No one can read ISIS’s infamous manuscript “The Management of Savagery” can fail to see that the organization’s ideology built around a “project of vengeance” that has no coherent doctrine like those developed by other violent fundamentalist groups like al-Jihad and al-Jamaa Islamiya, or even their transnational successor, al-Qaeda, which had been structured around rigid doctrinal foundations and puritanical interpretations of certain religious that justify violence and terrorism.
This distinct, simplified, and superficial ideological structure is more a vengeful fantasy than fundamentalist jurisprudence. That has allowed its cells to remain dangerous in several places, especially Syria, despite the collapse of their infrastructure.
The truth is that this simplistic, superficial ideological framework made adopting the group’s mindset universally accessible, unlike the lengthy doctrinal education required of al-Qaeda leaders and other jihadist organizations. Individuals driven by a desire for revenge on religious, sectarian, or political grounds could be recruited by ISIS to kill and terrorize Americans, as happened in Palmyra and led to US military intervention, or Syrians, as they did in the attack on the Ali ibn Abi Talib Mosque in Homs.
It became apparent that there is essentially no difference between those calling themselves the “Islamic State” and “Ansar al-Sunna;” neither has restraints with regard to killing civilians or soldiers anywhere.
Many still remember the crime of targeting the al-Rawda Mosque in Egypt’s Sinai, which resulted in one of the highest casualty counts in the history of terrorist attacks on a house worship: 305 innocent worshippers were killed in November 2017. It goes without saying that it was a “Sunni mosque.”
It is true that ISIS did not “officially” claim responsibility for the attack, but the cells operating in this area - having adopted the mindset of vengeance, terror, and killing children and innocents - were implicated in this heinous crime.
Often described as ISIS’s manifesto, "The Management of Savagery" begins with an introductory chapter titled “The System that Has Governed the World Since the Sykes–Picot Era,” a contrast with the introductions of other jihadist extremist writings, which were rooted entirely in jurisprudential arguments, especially the pamphlet “The Charter of Islamic Action” and a lesser extent “The Inevitability of Confrontation” and “The Neglected Duty.”
Perhaps the real dilemma raised by ISIS’s new cells is that their vengeful outlook no longer targets only regimes, as had been the case in Syria or Iraq, but also extends to other organizations and sects, as well as to regional and local power dynamics that have made these cells “deployable” at any moment.
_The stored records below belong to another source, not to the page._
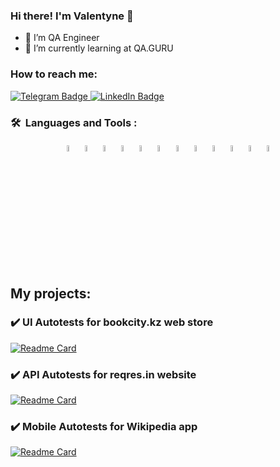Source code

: ### Hi there! I'm Valentyne 👋
- 🔭 I’m QA Engineer
- 🌱 I’m currently learning at QA.GURU

### How to reach me:

  <a href="https://t.me/Almer_Kiuze">
    <img src="https://img.shields.io/badge/Telegram-blue?style=for-the-badge&logo=telegram&logoColor=white" alt="Telegram Badge"/>
  </a>
      
  <a href="https://www.linkedin.com/in/valentyne-goncharov-843a59213/">
    <img src="https://img.shields.io/badge/LinkedIn-blue?style=for-the-badge&logo=linkedin&logoColor=white" alt="LinkedIn Badge">
  </a>

 ### 🛠 &nbsp;Languages and Tools :

<p  align="center"> 

<img width="5%" title="Java" src="media/icons/Java.svg">
<img width="5%" title="Selenoid" src="media/icons/Selenoid.svg">
<img width="5%" title="Selenide" src="media/icons/Selenide.svg">
<img width="5%" title="Gradle" src="media/icons/Gradle.svg">
<img width="5%" title="Junit5" src="media/icons/Junit5.svg">
<img width="5%" title="Allure Report" src="media/icons/Allure.svg">
<img width="5%" title="Allure TestOps" src="media/icons/Allure_TO.svg">
<img width="5%" title="Jenkins" src="media/icons/Jenkins.svg">
<img width="5%" title="Appium" src="media/icons/Appium.svg">
<img width="5%" title="Browserstack" src="media/icons/Browserstack.svg">
<img width="5%" title="RestAssured" src="media/icons/RestAssured.svg">
<img width="5%" title="Jira" src="media/icons/Jira.svg">

</p>

 ## My projects:
### :heavy_check_mark: UI Autotests for bookcity.kz web store
[![Readme Card](https://github-readme-stats.vercel.app/api/pin/?username=DaurB&repo=final_project_ui)](https://github.com/DaurB/final_project_ui)

### :heavy_check_mark: API Autotests for reqres.in website
[![Readme Card](https://github-readme-stats.vercel.app/api/pin/?username=DaurB&repo=final_project_api)](https://github.com/DaurB/final_project_api)

### :heavy_check_mark: Mobile Autotests for Wikipedia app
[![Readme Card](https://github-readme-stats.vercel.app/api/pin/?username=DaurB&repo=final_project_mobile)](https://github.com/DaurB/final_project_mobile)
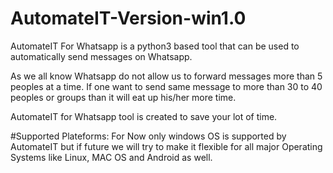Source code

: # AutomateIT-Version-win1.0
AutomateIT For Whatsapp is a python3 based tool that can be used to automatically send messages on Whatsapp.

As we all know Whatsapp do not allow us to forward messages more than 5 peoples at a time. If one want to send same message to more than 30 to 40 peoples or groups than it will eat up his/her more time.

AutomateIT for Whatsapp tool is created to save your lot of time.

#Supported Plateforms:
For Now only windows OS is supported by AutomateIT but if future we will try to make it flexible for all major Operating Systems like Linux, MAC OS and Android as well.
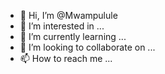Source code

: - 👋 Hi, I’m @Mwampulule
- 👀 I’m interested in ...
- 🌱 I’m currently learning ...
- 💞️ I’m looking to collaborate on ...
- 📫 How to reach me ...

<!---
Mwampulule/Mwampulule is a ✨ special ✨ repository because its `README.md` (this file) appears on your GitHub profile.
You can click the Preview link to take a look at your changes.
--->
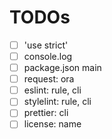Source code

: # TODOs

- [ ] 'use strict'
- [ ] console.log
- [ ] package.json main
- [ ] request: ora
- [ ] eslint: rule, cli
- [ ] stylelint: rule, cli
- [ ] prettier: cli
- [ ] license: name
State weakness- the frailty of any state- and political or sectarian tensions create fertile ground for ISIS’s new cells, facilitating their dangerous acts of terrorism. They have the remnants of the organization behind them, as well as a fluid reservoir of vengeful notions that justify any act of violence or terrorism. Indeed, "The Management of Savagery" explicitly opened the door to “benefiting from the experience of non-Islamic movements in managing savagery through mass violence.” It cites John Garang’s movement in South Sudan and leftist movements in Central and South America, presenting them as groups that “excelled in certain practical aspects of managing savagery in those areas.”
The threat of the “new ISIS” does not stem solely from its ability to operate across fragile borders, from the Sahel and the Sahara in Africa to Sinai in earlier years, and now Syria. It is also dangerous because of its doctrinal fluidity, which permits the violation of all sanctities and calls for spilling blood without restraint.
Older jihadist organizations certainly launched terrorist attacks and targeted state and security officials they opposed. Even within their rigid ideological frameworks, targeting worshippers in a mosque was almost unthinkable. They had limits: a ceiling on violence and terrorism that ISIS lacks. The latter has become a weakened organization of disconnected cells without coherent doctrinal foundations, but it has no hesitation attacking a mosque, a church, or a hussainiya, and to kill children and women without any religious or organizational restraint.
Capitalizing on political failure, security failures, social fragility, and social tensions: that is ISIS’s “fuel.” Accordingly, we should not be surprised that nearly all violent extremists have conducted jurisprudential revisions and initiatives to hinder violence except ISIS. Quite simply, it has no solid ideological edifice to revise, and that is the source of its danger.